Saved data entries
*** Block opens ***

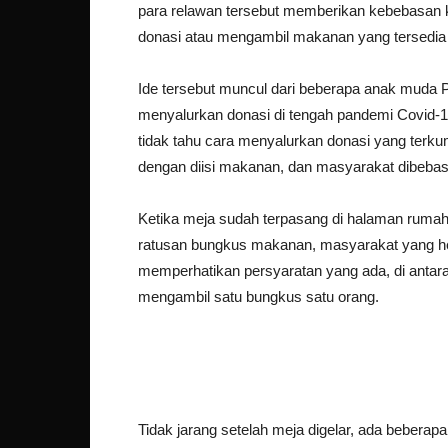
para relawan tersebut memberikan kebebasan
donasi atau mengambil makanan yang tersedia
Ide tersebut muncul dari beberapa anak muda
menyalurkan donasi di tengah pandemi Covid-
tidak tahu cara menyalurkan donasi yang ter
dengan diisi makanan, dan masyarakat dibebas
Ketika meja sudah terpasang di halaman rumah pr
ratusan bungkus makanan, masyarakat yang 
memperhatikan persyaratan yang ada, di anta
mengambil satu bungkus satu orang.
Tidak jarang setelah meja digelar, ada bebe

*** Block closes ***

Please give all of the data again, exact and free of pictures.

**Task output**
para relawan tersebut memberikan kebebasan
donasi atau mengambil makanan yang tersedia
Ide tersebut muncul dari beberapa anak muda
menyalurkan donasi di tengah pandemi Covid-
tidak tahu cara menyalurkan donasi yang ter
dengan diisi makanan, dan masyarakat dibebas
Ketika meja sudah terpasang di halaman rumah pr
ratusan bungkus makanan, masyarakat yang 
memperhatikan persyaratan yang ada, di anta
mengambil satu bungkus satu orang.
Tidak jarang setelah meja digelar, ada bebe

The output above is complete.